## 任务 a
更新记录中从含有“right shoulder: (315, 201, 1)”的那一行起，直到记录末尾（两头都算）的各行：把“right knee”换成“right knee joint”，其他一律不动，只写出这几行。

## 摘录原文
%%

在北京,大约40%的小学生没有城市户口。所谓户口,是指一种官方的家庭居住许可证明,用以获得包括教育、医疗及购房权利在内的社会服务。不过,近年来外来儿童已被允许就读北京市的小学。政策上的这一让步,令许多外来务工人员可以将年幼的子女带在身边。在本学年,北京中小学非京籍学生(即外来务工人员子女)就有47.08万人。
A relic of the famines during early Communist rule, the hukou system was introduced in the 1950s to keep the peasantry out of cities where food was more plentiful. It has gradually been relaxed as a flood of workers moved out of rural villages to the factories in cities along the prosperous coast but migrants still remain second-class citizens in many of the cities where they have settled.
作为共产党执政早期饥荒年代遗留下的产物,中国的户籍制度从上世纪50年代开始实施,将农民隔离在食品更加丰富的城市之外。随着大量务工人员走出农村,进入沿海繁荣城市的工厂,中国的户籍制度已逐步放开。不过,在许多他们已经安家的城市,外来务工人员依然是二等市民。
Official statistics show that 55 per cent of Chinese, or 749m people, now live in cities, up from 19 per cent in 1980 at the dawn of market reforms, although the real number is probably higher — and still rising. A government think-tank has estimated it would cost about $100bn per year to integrate another 400m people into the cities over the coming decade.
中国官方统计数字显示,中国目前城市人口为7.49亿人,占总人口的55%,远高于1980年刚开始市场改革时的19%。不过,实际的数字有可能更高,而且依然在增长之中。据一家政府智库估计,要想在今后十年让另外4亿人融入城市,每年需花费大约1000亿美元。
Reforms that allow migrants to establish residency in provincial cities have been accompanied by tighter restrictions for some, mostly hitting those who have moved to the biggest cities, or those who often change jobs and residences.
中国最近对户籍制度所做的改革,允许外来人口落户一些省会城市,同时一些城市却收紧了限制,主要受影响的是已经迁进一线城市的流动人口,或经常换工作和居住地点的人们。
“If we were a market economy, the problem of population would sort itself out and resources would flow more evenly. But China is not a fully market economy and a lot of resources are still concentrated in the hands of certain cities,” says Hu Xingdou, an economist who studies migrant issues at the Beijing Institute of Technology. “Under these circumstances we can never have the free movement of people.”
北京理工大学(Beijing Institute of Technology)研究外来务工人员问题的经济学家胡星斗表示:“如果我们实行的是市场经济,人口问题会自动解决,资源会更平均地流动。然而,中国并不是完全的市场经济,大量资源仍集中在一些特定城市。在这种情况下,我们永远都不会实现人的自由迁徙。”
Recent policies — such as the rules on education — seek to push migrants out of the most attractive and high-wage places into provincial cities where there is a glut of new housing. Those policies, a reversal of several decades of population flow into the biggest cities, force migrant parents to once again to face the choice of confiding young children to the care of elderly and uneducated grandparents or to enrol them in distant boarding schools.

%%

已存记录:
%%

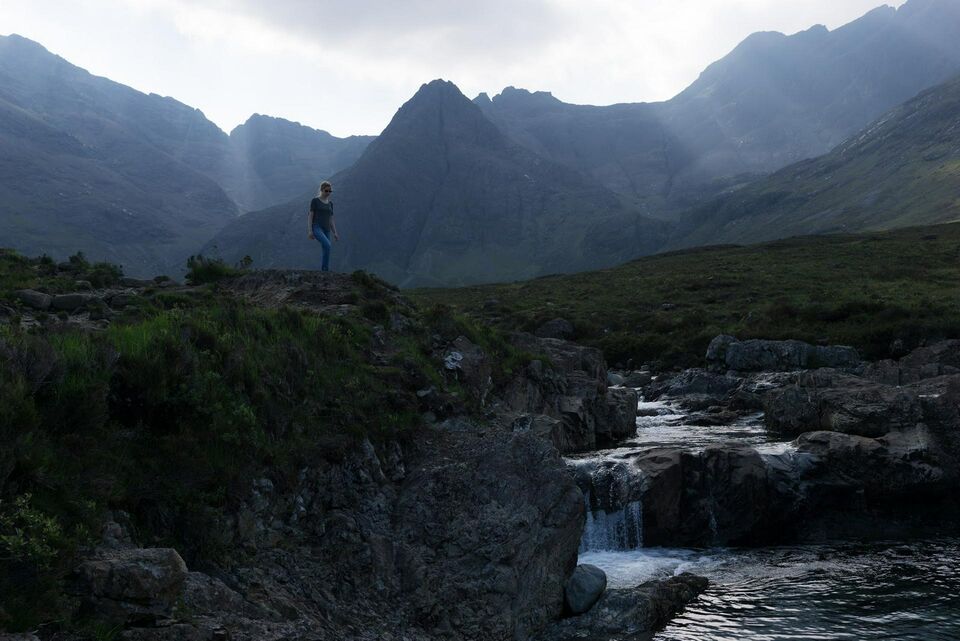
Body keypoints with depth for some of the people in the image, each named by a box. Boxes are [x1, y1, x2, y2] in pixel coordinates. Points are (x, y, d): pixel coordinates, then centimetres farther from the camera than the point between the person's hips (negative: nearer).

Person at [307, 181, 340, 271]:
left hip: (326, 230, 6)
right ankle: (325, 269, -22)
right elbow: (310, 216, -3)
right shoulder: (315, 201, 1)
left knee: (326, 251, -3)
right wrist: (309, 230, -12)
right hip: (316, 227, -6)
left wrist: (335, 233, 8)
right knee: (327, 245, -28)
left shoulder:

%%

## 任务 b
根据这段关于户籍制度的摘录回答：
(i) 本学年北京中小学的非京籍学生有多少人？
(ii) 户籍制度是从哪个年代开始实施的？
(iii) 胡星斗在哪所大学研究外来务工人员问题？

## 答案部分 a
right shoulder: (315, 201, 1)
left knee: (326, 251, -3)
right wrist: (309, 230, -12)
right hip: (316, 227, -6)
left wrist: (335, 233, 8)
right knee joint: (327, 245, -28)
left shoulder:

## 答案部分 b
(i) 47.08万人。
(ii) 上世纪50年代。
(iii) 北京理工大学。